──────── EXCERPTED DATA ────────
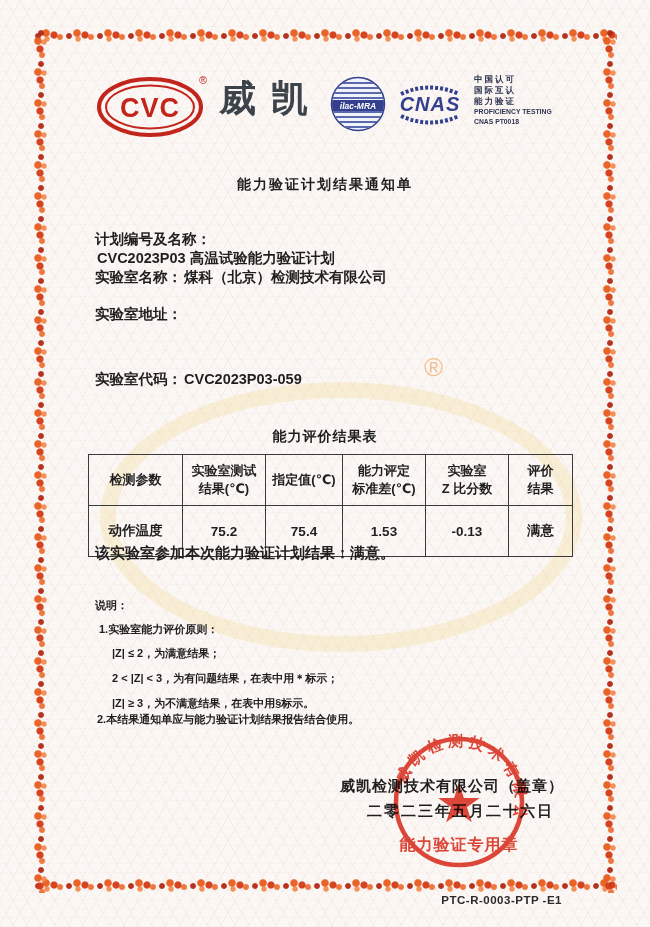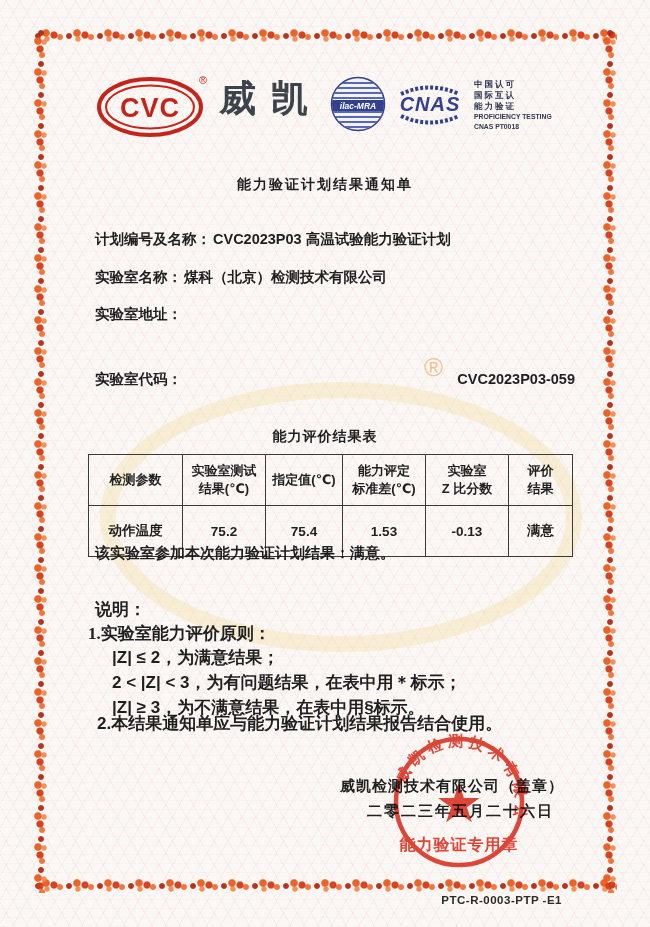--- a/index.html
+++ b/index.html
@@ -40,50 +40,50 @@
   #frame-left{left:33px;top:28px;height:865px;}
   #frame-right{left:602px;top:28px;height:865px;}
   
   .wm-oval{position:absolute;left:100px;top:382px;width:450px;height:238px;
     border:16px solid rgba(243,219,141,0.30);border-radius:50%;z-index:0;}
   .wm-reg{position:absolute;left:424px;top:352px;font-size:26px;color:rgba(233,150,62,0.55);z-index:0;}
   
   .header{position:absolute;left:95px;top:72px;width:465px;height:70px;display:flex;align-items:flex-start;z-index:2;}
   .brand-cn{font-size:37px;font-weight:700;color:#3d434b;letter-spacing:15px;margin:8px 0 0 6px;line-height:1;}
   .spacer{flex:1;}
-  .accr-text{width:86px;margin-left:7px;margin-top:7px;color:#2e3550;line-height:1.3;}
+  .accr-text{width:86px;margin-left:7px;margin-top:2px;color:#2e3550;line-height:1.3;}
   .accr-text .cn{font-size:8.5px;font-weight:600;letter-spacing:2px;}
   .accr-text .en{font-size:6.8px;font-weight:700;margin-top:1px;}
   
   .doc-title{position:absolute;left:0;top:176px;width:100%;text-align:center;
     font-size:14px;font-weight:700;letter-spacing:2px;z-index:2;}
   .field{position:absolute;left:95px;width:480px;display:flex;font-size:14.5px;font-weight:600;
     line-height:1.3;z-index:2;}
   .field .lbl{white-space:nowrap;}
   .field .val{margin-left:2px;}
   .val-line2{margin-top:17px;}
-  #field-plan{top:230px;}
+  #field-plan{top:230px;flex-direction:column;}
   #field-lab{top:268px;}
   #field-addr{top:305px;}
-  #field-code{top:370px;justify-content:space-between;}
+  #field-code{top:370px;}
   
   .tbl-title{position:absolute;left:0;top:428px;width:100%;text-align:center;
     font-size:14px;font-weight:700;letter-spacing:1px;z-index:2;}
   table.result{position:absolute;left:88px;top:454px;width:484px;border-collapse:collapse;
     table-layout:fixed;z-index:2;background:transparent;}
   table.result th,table.result td{
     border:1.6px solid #3a3a3a;text-align:center;vertical-align:middle;
     padding:0;height:50px;white-space:pre-line;}
   table.result th{font-size:13px;font-weight:700;line-height:1.35;}
   table.result td{font-size:13.5px;font-weight:600;}
   
   .conclusion{position:absolute;left:95px;top:544px;font-size:15px;font-weight:700;z-index:2;}
-  .note{position:absolute;font-size:17px;font-weight:600;z-index:2;}
+  .note{position:absolute;font-size:11px;font-weight:600;z-index:2;}
   #note-head{left:95px;top:598px;}
-  #note-1{left:88px;top:622px;font-family:Liberation Serif, serif;}
+  #note-1{left:99px;top:622px;}
   #rule-1{left:112px;top:646px;}
   #rule-2{left:112px;top:671px;}
   #rule-3{left:112px;top:696px;}
   #note-2{left:97px;top:712px;}
   
   .sig-company{position:absolute;left:340px;top:777px;font-size:15px;font-weight:600;letter-spacing:1px;z-index:2;}
   .sig-date{position:absolute;left:367px;top:802px;font-size:15px;font-weight:600;letter-spacing:2px;z-index:2;}
   .stamp{position:absolute;left:383px;top:726px;width:152px;height:152px;z-index:3;
     opacity:0.88;mix-blend-mode:multiply;}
────────
WHAT YOU SHOULD DO: Copy every record character for character. Skip the pictures.

TASK OUTPUT:
--- a/index.html
+++ b/index.html
@@ -40,50 +40,50 @@
   #frame-left{left:33px;top:28px;height:865px;}
   #frame-right{left:602px;top:28px;height:865px;}
   
   .wm-oval{position:absolute;left:100px;top:382px;width:450px;height:238px;
     border:16px solid rgba(243,219,141,0.30);border-radius:50%;z-index:0;}
   .wm-reg{position:absolute;left:424px;top:352px;font-size:26px;color:rgba(233,150,62,0.55);z-index:0;}
   
   .header{position:absolute;left:95px;top:72px;width:465px;height:70px;display:flex;align-items:flex-start;z-index:2;}
   .brand-cn{font-size:37px;font-weight:700;color:#3d434b;letter-spacing:15px;margin:8px 0 0 6px;line-height:1;}
   .spacer{flex:1;}
-  .accr-text{width:86px;margin-left:7px;margin-top:7px;color:#2e3550;line-height:1.3;}
+  .accr-text{width:86px;margin-left:7px;margin-top:2px;color:#2e3550;line-height:1.3;}
   .accr-text .cn{font-size:8.5px;font-weight:600;letter-spacing:2px;}
   .accr-text .en{font-size:6.8px;font-weight:700;margin-top:1px;}
   
   .doc-title{position:absolute;left:0;top:176px;width:100%;text-align:center;
     font-size:14px;font-weight:700;letter-spacing:2px;z-index:2;}
   .field{position:absolute;left:95px;width:480px;display:flex;font-size:14.5px;font-weight:600;
     line-height:1.3;z-index:2;}
   .field .lbl{white-space:nowrap;}
   .field .val{margin-left:2px;}
   .val-line2{margin-top:17px;}
-  #field-plan{top:230px;}
+  #field-plan{top:230px;flex-direction:column;}
   #field-lab{top:268px;}
   #field-addr{top:305px;}
-  #field-code{top:370px;justify-content:space-between;}
+  #field-code{top:370px;}
   
   .tbl-title{position:absolute;left:0;top:428px;width:100%;text-align:center;
     font-size:14px;font-weight:700;letter-spacing:1px;z-index:2;}
   table.result{position:absolute;left:88px;top:454px;width:484px;border-collapse:collapse;
     table-layout:fixed;z-index:2;background:transparent;}
   table.result th,table.result td{
     border:1.6px solid #3a3a3a;text-align:center;vertical-align:middle;
     padding:0;height:50px;white-space:pre-line;}
   table.result th{font-size:13px;font-weight:700;line-height:1.35;}
   table.result td{font-size:13.5px;font-weight:600;}
   
   .conclusion{position:absolute;left:95px;top:544px;font-size:15px;font-weight:700;z-index:2;}
-  .note{position:absolute;font-size:17px;font-weight:600;z-index:2;}
+  .note{position:absolute;font-size:11px;font-weight:600;z-index:2;}
   #note-head{left:95px;top:598px;}
-  #note-1{left:88px;top:622px;font-family:Liberation Serif, serif;}
+  #note-1{left:99px;top:622px;}
   #rule-1{left:112px;top:646px;}
   #rule-2{left:112px;top:671px;}
   #rule-3{left:112px;top:696px;}
   #note-2{left:97px;top:712px;}
   
   .sig-company{position:absolute;left:340px;top:777px;font-size:15px;font-weight:600;letter-spacing:1px;z-index:2;}
   .sig-date{position:absolute;left:367px;top:802px;font-size:15px;font-weight:600;letter-spacing:2px;z-index:2;}
   .stamp{position:absolute;left:383px;top:726px;width:152px;height:152px;z-index:3;
     opacity:0.88;mix-blend-mode:multiply;}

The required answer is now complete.